Understanding NVIDIA's world model platform Cosmos in one article

Written by

Silas Grey

Updated on:June-28th-2025

In today's era of rapid development of artificial intelligence, new technologies and platforms are emerging like mushrooms after rain. As a giant in the field of science and technology, NVIDIA launched the Cosmos world basic model platform at CES in January 2025. As soon as it was unveiled, it attracted global attention and set off a new wave in the field of artificial intelligence.

|| Background of the Cosmos platform

As artificial intelligence gradually moves from theoretical research to practical application, physical AI systems, such as robots and self-driving cars, face huge development challenges. Training these physical AI systems requires a lot of manpower and resources, and usually requires collecting, labeling, and classifying millions of hours of real-world image data. For example, in order to train an autonomous car that can drive safely in complex road conditions, it is necessary to collect a large amount of driving video data in different scenes and weather conditions, and accurately label the various elements in it. This process is not only costly, but also time-consuming and labor-intensive.

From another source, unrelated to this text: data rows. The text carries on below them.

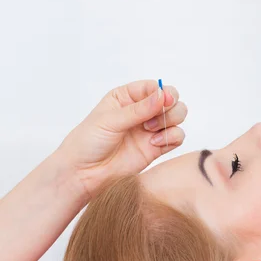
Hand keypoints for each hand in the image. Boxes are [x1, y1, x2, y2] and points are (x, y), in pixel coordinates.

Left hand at [56, 79, 186, 197]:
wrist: (84, 172)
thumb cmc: (89, 142)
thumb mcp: (111, 120)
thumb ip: (139, 109)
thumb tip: (163, 95)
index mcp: (127, 97)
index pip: (154, 87)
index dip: (163, 91)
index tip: (164, 99)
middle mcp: (141, 112)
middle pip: (171, 100)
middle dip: (169, 107)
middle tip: (154, 119)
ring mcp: (149, 130)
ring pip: (176, 117)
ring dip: (170, 121)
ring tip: (151, 131)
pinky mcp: (155, 148)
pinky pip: (176, 137)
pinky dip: (171, 138)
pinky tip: (154, 143)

To solve these problems, NVIDIA carefully created the Cosmos platform, aiming to lower the development threshold of physical AI systems through innovative technical means, accelerate its development process, and enable more developers to devote themselves to innovation and practice in the field of physical AI.

Simply put, Cosmos is a world model platform with a series of open-source and open-weight video world models with parameters ranging from 4B to 14B. The purpose of these models is very clear, that is, to generate massive amounts of photo-realistic and physics-based synthetic data for AI systems operating in the physical world, such as robots and self-driving cars, thereby solving the problem of extremely scarce data in this field.

The generated effect is as follows:

|| Core components of the Cosmos platform

1. World Foundation Models

This is the core engine of the Cosmos platform . These models are based on advanced deep learning techniques such as diffusion models and autoregressive models, and have powerful generation capabilities.

Category 1: Diffusion Model

It can generate realistic visual simulations based on text prompts and video prompts. For example, when the developer inputs a text describing "vehicles and pedestrians pass in an orderly manner on a sunny city street", the diffusion model can generate a corresponding realistic scene video, which is suitable for the application scenario of Text2World. Or input a video prompt containing part of the scene, and the model can generate a more complete and coherent scene based on it, that is, the Video2World scene.

The second type: autoregressive model

Generate the future visual world based on video prompts (optionally with text prompts). Assuming a video of the robot's current position and action in the warehouse is input, the autoregressive model can predict the robot's next action and position change in the environment, and generate a visual world simulation for a period of time in the future.

These models are large in scale, ranging from 4 billion to 14 billion parameters, and are divided into three categories: Nano, Super, and Ultra. Nano is suitable for real-time, low-latency reasoning and edge deployment, with relatively few parameters, and can run quickly on resource-limited edge devices; Super is a "high-performance baseline" model that can be directly used for fine-tuning and deployment; Ultra pursues maximum accuracy and high-quality output, providing the best fidelity knowledge transfer for refining custom models.

2. Advanced Tokenizer

The Cosmos platform is equipped with advanced visual taggers, such as the Cosmos Tokenizer. It can convert images and videos into tokens, with an overall compression rate that is 8 times higher and processing speed that is 12 times faster than the current leading tagger. This efficient conversion process enables video data to be processed and understood by the model more quickly and efficiently, greatly improving the efficiency and quality of data processing.

3. Guardrail

In order to ensure the safe and reliable operation of the platform and comply with ethical and legal norms, the Cosmos platform has set up a guardrail model. It can ensure that the model is used "responsibly", prevent adverse consequences such as privacy leakage and bias, and provide a solid guarantee for the stable operation and wide application of the platform.

4. Accelerating the video processing pipeline

With the NVIDIA NeMo™ Curator-driven NVIDIA AI and CUDA® accelerated data processing pipeline, developers can use the NVIDIA Blackwell platform to process, organize and label 20 million hours of video in 14 days, while it would take more than 3 years to use CPU alone. This powerful acceleration capability greatly shortens the data processing time, allowing developers to extract valuable information from raw data faster and accelerate the model training and optimization process.